Department of Pharmacology and Pharmacy, Li Ka Shing Faculty of Medicine, The University of Hong Kong, Pokfulam, Hong Kong Special Administrative Region; Advanced Biomedical Instrumentation Centre, Hong Kong Science Park, Shatin, Hong Kong Special Administrative Region.
Department of Chemistry, Faculty of Science, The University of Hong Kong, Pokfulam, Hong Kong Special Administrative Region.
Int J Pharm. 2024 Mar 25;653:123896. doi: 10.1016/j.ijpharm.2024.123896. Epub 2024 Feb 10.
The therapeutic potential of pharmaceutical cocrystals in intranasal applications remains largely unexplored despite progressive advancements in cocrystal research. We present the application of spray freeze drying (SFD) in successful fabrication of a favipiravir-pyridinecarboxamide cocrystal nasal powder formulation for potential treatment of broad-spectrum antiviral infections. Preliminary screening via mechanochemistry revealed that favipiravir (FAV) can cocrystallize with isonicotinamide (INA), but not nicotinamide (NCT) and picolinamide (PIC) notwithstanding their structural similarity. The cocrystal formation was characterized by differential scanning calorimetry, Fourier-transform infrared spectroscopy, and unit cell determination through Rietveld refinement of powder X-ray analysis. FAV-INA crystalized in a monoclinic space group P2/c with a unit cell volume of 1223.54(3) Å, accommodating one FAV molecule and one INA molecule in the asymmetric unit. The cocrystal was further reproduced as intranasal dry powders by SFD, of which the morphology, particle size, in vitro drug release, and nasal deposition were assessed. The non-porous flake shaped FAV-INA powders exhibited a mean particle size of 19.79 ± 2.61 μm, rendering its suitability for intranasal delivery. Compared with raw FAV, FAV-INA displayed a 3-fold higher cumulative fraction of drug permeated in Franz diffusion cells at 45 min (p = 0.001). Dose fraction of FAV-INA deposited in the nasal fraction of a customized 3D-printed nasal cast reached over 80 %, whereas the fine particle fraction remained below 6 % at a flow rate of 15 L/min, suggesting high nasal deposition whilst minimal lung deposition. FAV-INA was safe in RPMI 2650 nasal and SH-SY5Y neuroblastoma cells without any in vitro cytotoxicity observed. This study demonstrated that combining the merits of cocrystallization and particle engineering via SFD can propel the development of advanced dry powder formulations for intranasal drug delivery.

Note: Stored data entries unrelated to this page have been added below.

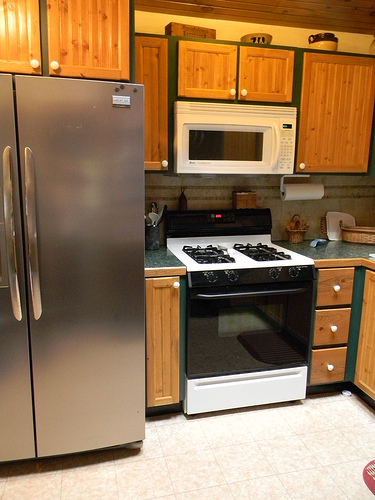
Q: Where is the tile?
A: On the floor.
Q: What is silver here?
A: The icebox.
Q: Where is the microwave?
A: Over the stove.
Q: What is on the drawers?
A: Knobs.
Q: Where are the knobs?
A: On the drawers.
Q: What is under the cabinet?
A: Paper towels.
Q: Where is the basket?
A: On the counter.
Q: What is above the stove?
A: Microwave.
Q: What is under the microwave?
A: Stove.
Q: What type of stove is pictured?
A: Gas.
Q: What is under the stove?
A: Oven.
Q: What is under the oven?
A: Drawer.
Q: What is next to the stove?
A: Refrigerator.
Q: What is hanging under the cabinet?
A: Paper Towels.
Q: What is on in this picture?
A: Oven Clock.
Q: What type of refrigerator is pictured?
A: Stainless steel.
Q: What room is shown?
A: Kitchen.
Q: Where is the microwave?
A: Above the stove.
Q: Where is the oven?
A: Between cupboards.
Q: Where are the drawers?
A: Under the counter.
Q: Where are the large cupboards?
A: By the microwave.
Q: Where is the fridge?
A: On the left.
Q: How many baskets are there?
A: 2.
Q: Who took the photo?
A: The photographer.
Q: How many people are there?
A: None.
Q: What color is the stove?
A: White and black.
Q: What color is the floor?
A: White.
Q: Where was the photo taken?
A: A kitchen.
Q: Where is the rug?
A: In the lower right hand corner.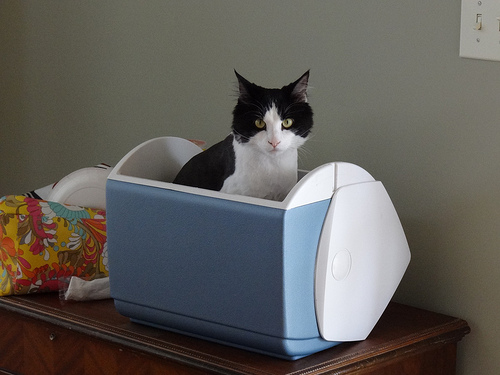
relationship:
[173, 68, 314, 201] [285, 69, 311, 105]
cat has an ear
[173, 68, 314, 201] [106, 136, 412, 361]
cat in cooler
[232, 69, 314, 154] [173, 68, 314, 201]
head on cat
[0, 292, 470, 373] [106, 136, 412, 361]
table under cooler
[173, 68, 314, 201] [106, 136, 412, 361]
cat sitting in cooler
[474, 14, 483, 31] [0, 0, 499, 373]
light switch on wall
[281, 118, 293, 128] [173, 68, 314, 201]
eye on cat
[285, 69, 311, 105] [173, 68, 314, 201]
ear on cat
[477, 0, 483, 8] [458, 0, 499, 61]
screw on light plate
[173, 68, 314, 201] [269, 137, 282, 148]
cat has a nose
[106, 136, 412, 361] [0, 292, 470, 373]
cooler on table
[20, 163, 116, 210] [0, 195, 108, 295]
items sticking out of bag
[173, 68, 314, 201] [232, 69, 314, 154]
cat has a head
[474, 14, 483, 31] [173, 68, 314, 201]
light switch next to cat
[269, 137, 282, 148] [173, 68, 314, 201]
nose on cat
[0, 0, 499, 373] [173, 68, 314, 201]
wall behind cat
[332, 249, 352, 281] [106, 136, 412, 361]
circle on cooler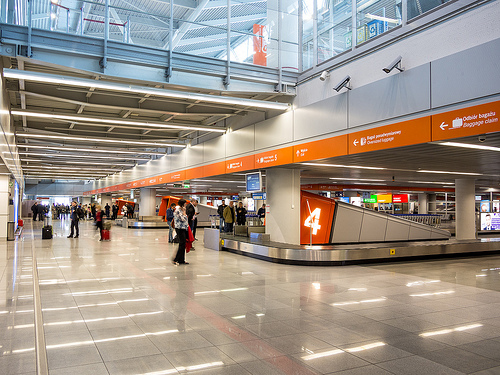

尽管在共晶研究方面取得了进展,但药物共晶在鼻腔应用中的治疗潜力在很大程度上仍未得到探索。我们介绍了喷雾冷冻干燥(SFD)在成功制备法匹拉韦-吡啶甲酰胺共晶鼻用粉末制剂中的应用,该制剂可能用于广谱抗病毒感染的治疗。通过机械化学初步筛选发现,法匹拉韦(FAV)可以与异烟酰胺(INA)共晶,但不能与烟酰胺(NCT)和吡啶甲酰胺(PIC)共晶,尽管它们的结构相似。共晶形成通过差示扫描量热法、傅里叶变换红外光谱法和粉末 X 射线分析的 Rietveld 精修确定的晶胞测定进行了表征。FAV-INA 结晶为单斜空间群 P2/c,晶胞体积为 1223.54(3) Å,在不对称单元中容纳一个 FAV 分子和一个 INA 分子。该共晶通过 SFD 进一步制成鼻腔干粉,评估了其形态、粒径、体外药物释放和鼻腔沉积。无孔片状 FAV-INA 粉末的平均粒径为 19.79±2.61μm,适合鼻腔给药。与原料药 FAV 相比,FAV-INA 在 45 分钟时 Franz 扩散池中的累积渗透药物分数高 3 倍(p=0.001)。在 15 L/min 的流速下,定制 3D 打印鼻腔铸型的鼻腔部分沉积的 FAV-INA 剂量分数超过 80%,而细颗粒分数仍低于 6%,提示鼻腔沉积高而肺部沉积低。FAV-INA 在 RPMI 2650 鼻腔和 SH-SY5Y 神经母细胞瘤细胞中是安全的,没有观察到任何体外细胞毒性。本研究表明,通过 SFD 结合共晶化和颗粒工程的优点,可以推动鼻腔给药的先进干粉制剂的发展。